Aplicações para a Prática Clínica

             Embora sejam dados dos Estados Unidos, este estudo remete a uma questão muito importante também no Brasil. A utilização de serviços hospitalares, particularmente as re-hospitalizações precoces, tem causas que muitas vezes passam pela falta de serviços de atenção primária organizados e bem estabelecidos, ou mesmo dificuldades de agendamento precoce para diagnósticos que necessitam de acompanhamento ambulatorial precoce. Mesmo diante destes resultados, mais dados seriam necessários para entender as contribuições relativas de uma série de fatores para as re-hospitalizações, como planejamento de alta inadequado, acompanhamento ambulatorial e comunitário (atenção primária e secundária ambulatorial) insuficientes, ou mesmo progressão da condição clínica e gravidade das condições clínicas. O estudo foi bem feito, mas foi uma análise que se baseou apenas em dados de cobrança do Medicare que, como os próprios autores comentam, nos fornece um quadro incompleto da situação, além de conter alguns elementos não confiáveis. Diferenças não medidas na gravidade das doenças podem ter enviesado comparações entre re-hospitalizações em diferentes estados, hospitais e grupos demográficos. Também a avaliação das características hospitalares foi realizada de maneira indireta, podendo ter sido fonte de viés na avaliação das causas de re-hospitalizações. Os autores comentam, na discussão do artigo, uma série de possíveis pontos de intervenção para reduzir as taxas de re-hospitalizações.

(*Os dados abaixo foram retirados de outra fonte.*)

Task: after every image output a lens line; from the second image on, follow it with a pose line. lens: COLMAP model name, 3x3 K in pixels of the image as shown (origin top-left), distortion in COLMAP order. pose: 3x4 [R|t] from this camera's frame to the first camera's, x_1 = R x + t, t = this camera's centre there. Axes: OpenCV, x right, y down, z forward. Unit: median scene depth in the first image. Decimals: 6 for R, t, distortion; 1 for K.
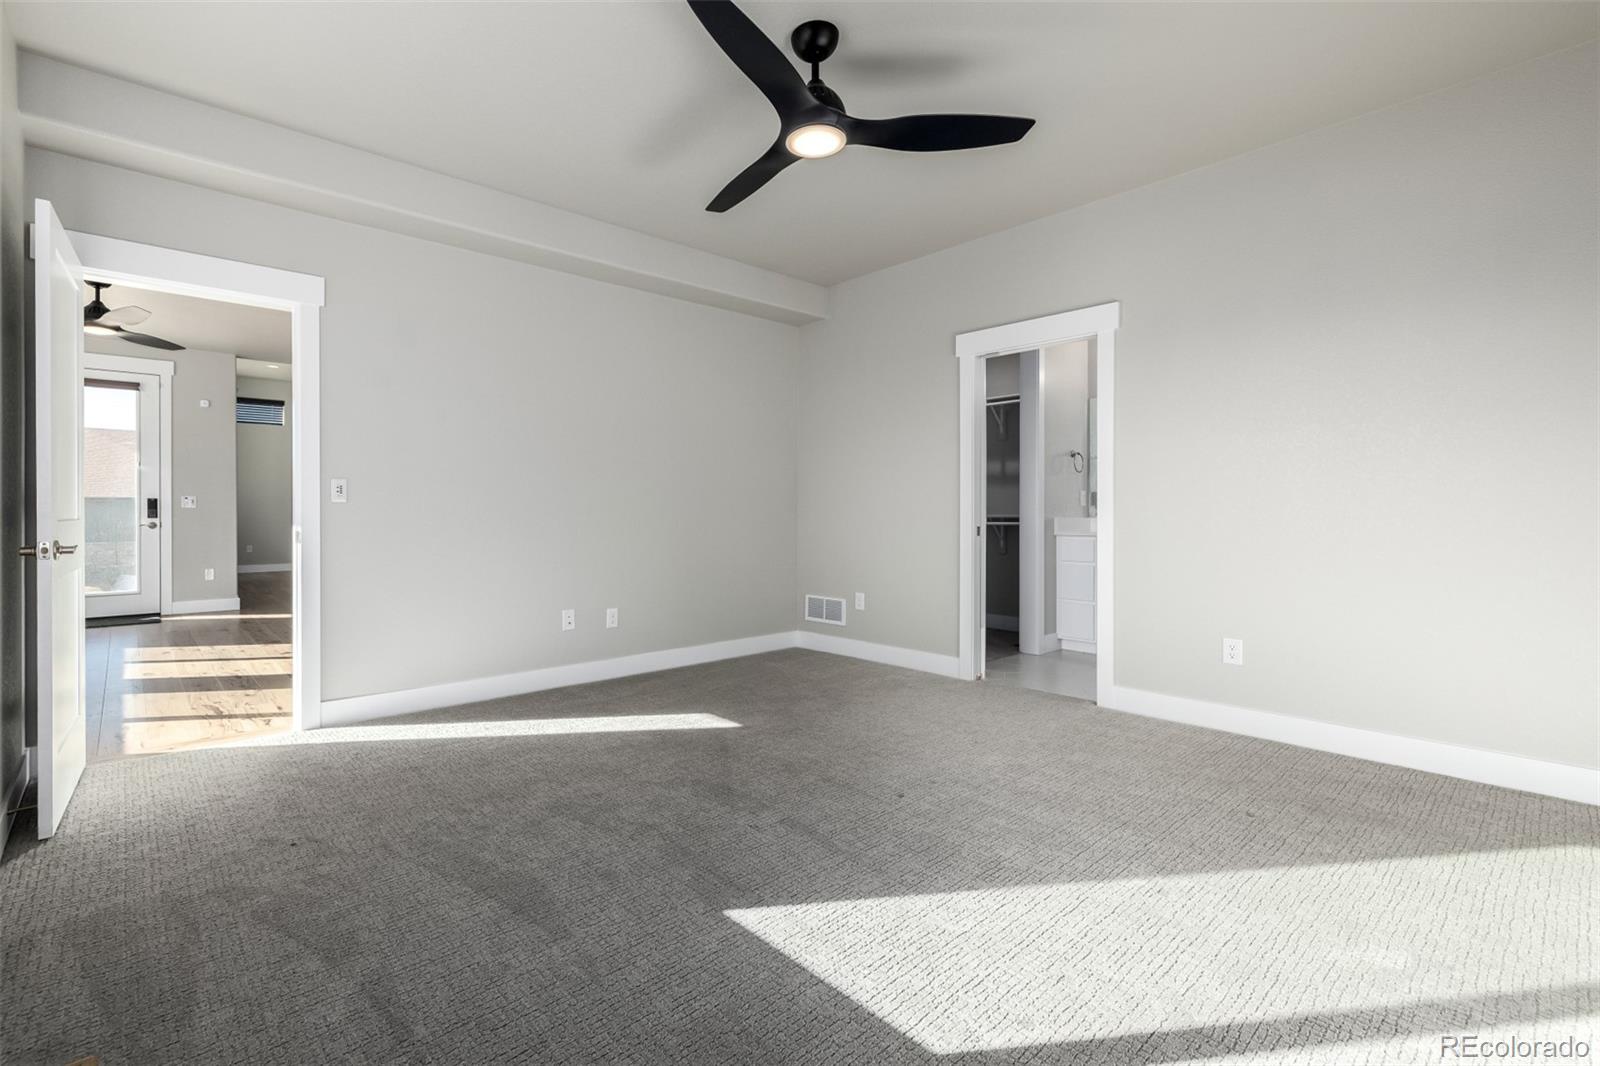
lens RADIAL K [[698.8, 0, 758.4], [0, 698.8, 521.0], [0, 0, 1]] dist [-0.000295, 0.000995]
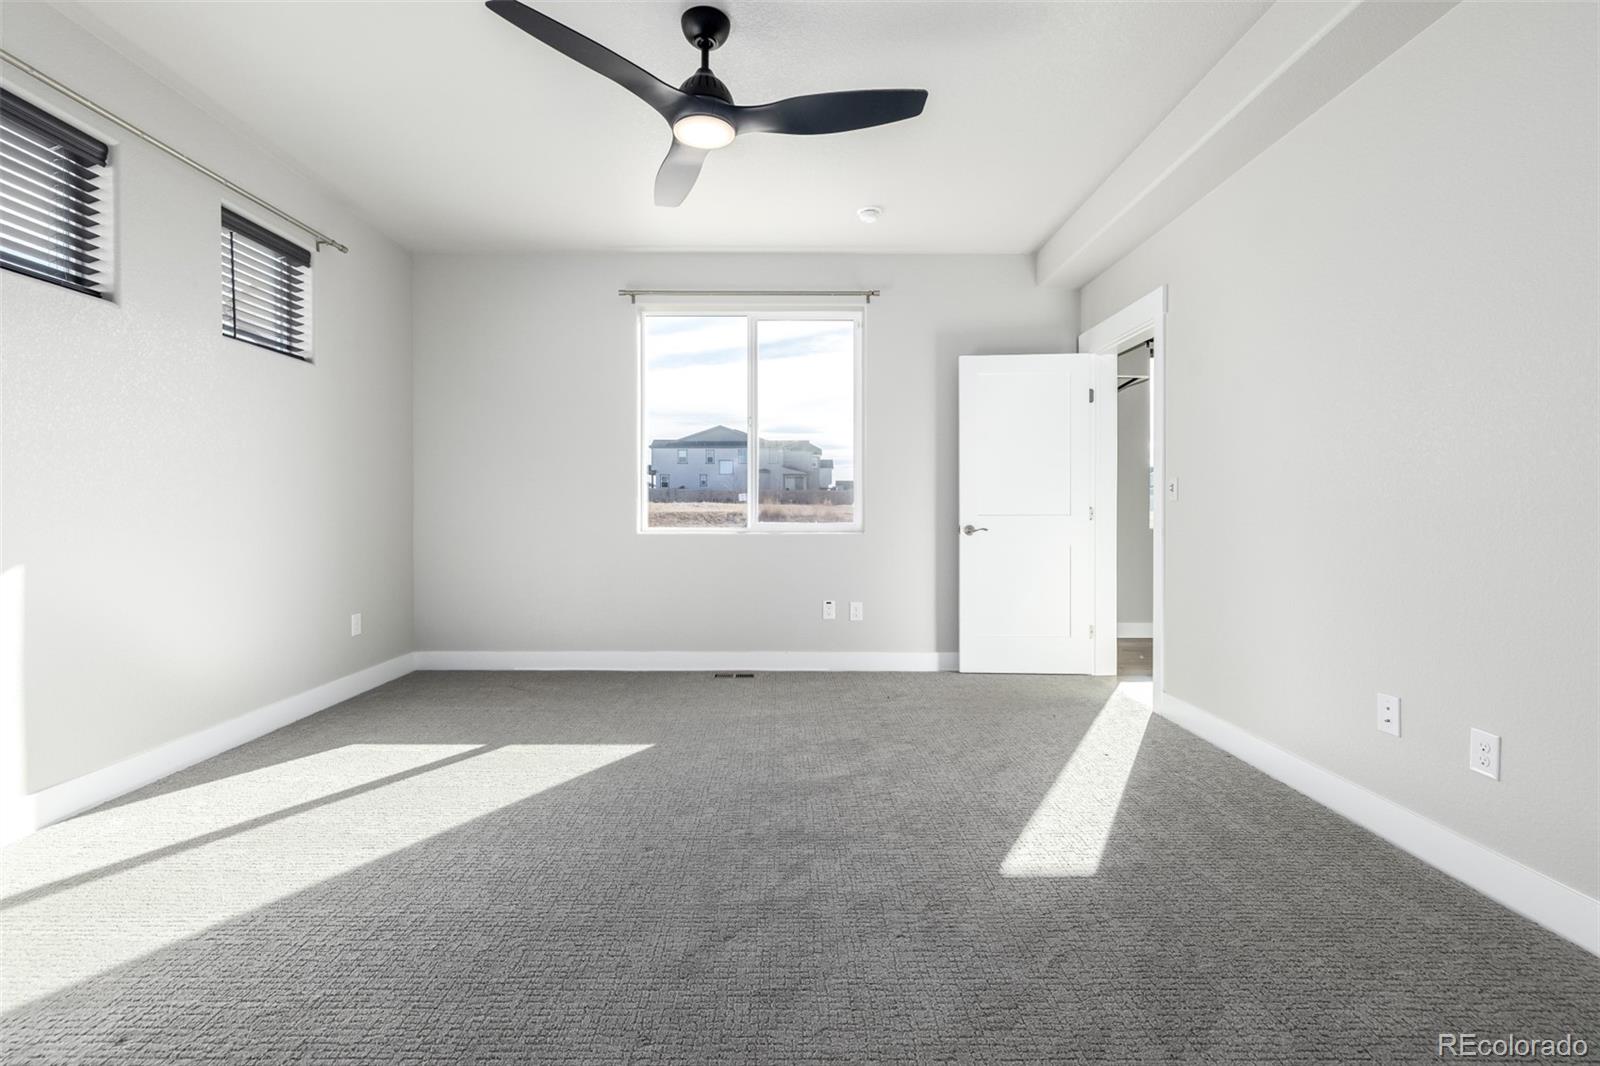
lens RADIAL K [[732.4, 0, 775.1], [0, 732.4, 516.3], [0, 0, 1]] dist [0.005132, 0.000497]
pose [[-0.682531, 0.005736, -0.730834, 0.567502], [-0.008011, 0.999850, 0.015328, -0.015431], [0.730813, 0.016316, -0.682383, 1.307492]]
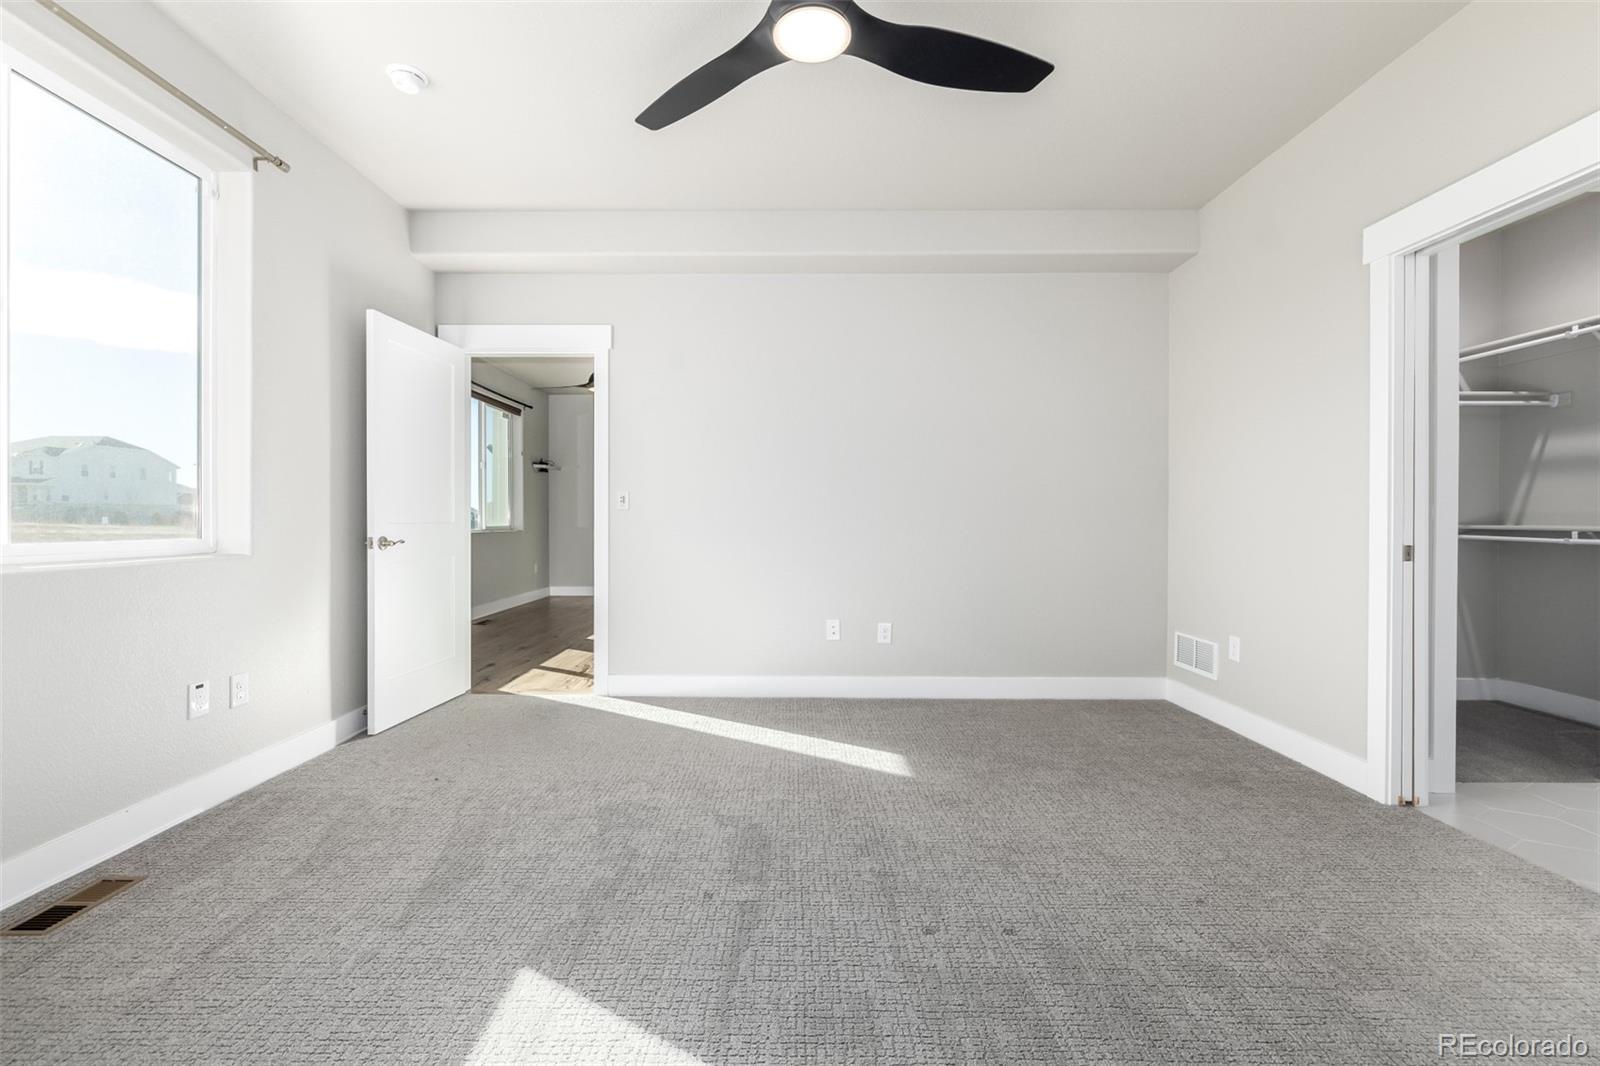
lens RADIAL K [[698.8, 0, 813.8], [0, 698.8, 525.4], [0, 0, 1]] dist [-0.000295, 0.000995]
pose [[0.755897, 0.007101, -0.654652, 0.433249], [-0.010824, 0.999940, -0.001652, -0.001984], [0.654601, 0.008334, 0.755928, 0.310306]]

Primeiro, há evidências de que certas intervenções no momento da alta podem reduzir drasticamente as taxas de re-internação para algumas condições, como insuficiência cardíaca por exemplo. O outro ponto passível de intervenção se refere ao fato de que mais da metade dos pacientes que foram re-internados em 30 dias após uma alta por condição clínica, não foram vistos em consulta de seguimento ambulatorial no período entre a alta e a re-internação. O terceiro ponto se refere ao fato de que a maioria das re-hospitalizações entre pacientes que tiveram alta após procedimentos cirúrgicos se deve a condições clínicas. Isto sugere que mesmo pacientes cirúrgicos talvez se beneficiem de consulta clínica precoce após a alta.

 

Bibliografia

1. Jencks SF, Williams MV, Coleman EA. Rehospitalizations among Patients in the Medicare Fee-for-Service Program N Engl J Med 2009; 360(14):1418-1428.